TEXT PASSAGE ▸
=== Section Start ===

In addition, it is difficult to read data sheets or marketing collateral on virtualization products without encountering extended discussions about point-in-time data copying via snapshots, data replication, mirroring, remote extension over IP, and other utilities. Although storage virtualization facilitates these services, none are fundamentally dependent on storage virtualization technologies. The admixture of core storage virtualization concepts such as storage pooling with ancillary concepts such as snapshots contributes to the confusion over what the technology really does.
Although storage virtualization technology has spawned new companies and products, virtualizing storage is not new. Even in open systems environments, atomic forms of virtual storage have been around for years. In 1987, for example, researchers Patterson, Gibson, and Katz at the University of California Berkeley published a document entitled "A Case for Redundant Arrays of Inexpensive Disks (RAID)," which described means to combine multiple disks and virtualize them to the operating system as a single large disk. Although RAID technology was intended to enhance storage performance and provide data recoverability against disk failure, it also streamlined storage management by reducing disk administration from many physical objects to a single virtual one. Today, storage virtualization technologies leverage lower-level virtualizing techniques such as RAID, but primarily focus on virtualizing higher-level storage systems and storage processes instead of discrete disk components.
The economic drivers for storage virtualization are very straightforward: reduce costs without sacrificing data integrity or performance. Computer systems in general are highly complex, too complex, in fact, to be administered at a discrete physical level. As computer technology has evolved, a higher proportion of CPU cycle time has been dedicated to abstracting the underlying hardware, memory management, input/output, and processor requirements from the user interface. Today, a computer user does not have to be conversant in assembly language programming to make a change in a spreadsheet. The interface and management of the underlying technology has been heavily virtualized.
Storage administration, by contrast, is still tedious, manual-intensive, and seemingly never-ending. The introduction of storage networking has centralized storage administrative tasks by consolidating dispersed direct-attached storage assets into larger, shared resources on a SAN. Fewer administrators can now manage more disk capacity and support more servers, but capacity for each server must still be monitored, logical units manually created and assigned, zones established and exported, and new storage assets manually brought online to service new application requirements. In addition, although shared storage represents a major technological advance over direct-attached storage, it has introduced its own complexity in terms of implementation and support. Complexity equates to cost. Finding ways to hide complexity, automate tedious tasks, streamline administration, and still satisfy the requirements of high performance and data availability saves money, and that is always the bottom line. That is the promise of storage virtualization, although many solutions today are still far short of this goal.

=== Section End ===

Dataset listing

=== Section Start ===

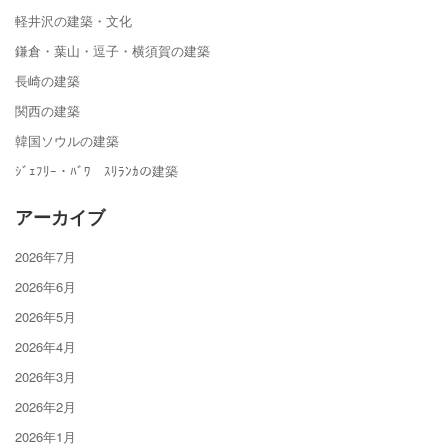
軽井沢の建築・文化
鎌倉・葉山・逗子・横須賀の建築
長崎の建築
関西の建築
韓国ソウルの建築
ｼﾞｪﾌﾘｰ・ﾊﾞﾜ ｽﾘﾗﾝｶの建築
アーカイブ
2026年7月
2026年6月
2026年5月
2026年4月
2026年3月
2026年2月
2026年1月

=== Section End ===

QUESTIONS ▸
a) From the storage virtualization passage, return the part that begins at the words "In addition, it" and stops after the words "technology really does.", copying it word for word.
b) Retype the full text read from the page in the listing, line for line and unchanged, leaving the picture out of your answer.
The storage virtualization passage and the listing come from separate, unrelated sources.

SOLUTIONS ▸
a)
In addition, it is difficult to read data sheets or marketing collateral on virtualization products without encountering extended discussions about point-in-time data copying via snapshots, data replication, mirroring, remote extension over IP, and other utilities. Although storage virtualization facilitates these services, none are fundamentally dependent on storage virtualization technologies. The admixture of core storage virtualization concepts such as storage pooling with ancillary concepts such as snapshots contributes to the confusion over what the technology really does.

b)
軽井沢の建築・文化
鎌倉・葉山・逗子・横須賀の建築
長崎の建築
関西の建築
韓国ソウルの建築
ｼﾞｪﾌﾘｰ・ﾊﾞﾜ ｽﾘﾗﾝｶの建築
アーカイブ
2026年7月
2026年6月
2026年5月
2026年4月
2026年3月
2026年2月
2026年1月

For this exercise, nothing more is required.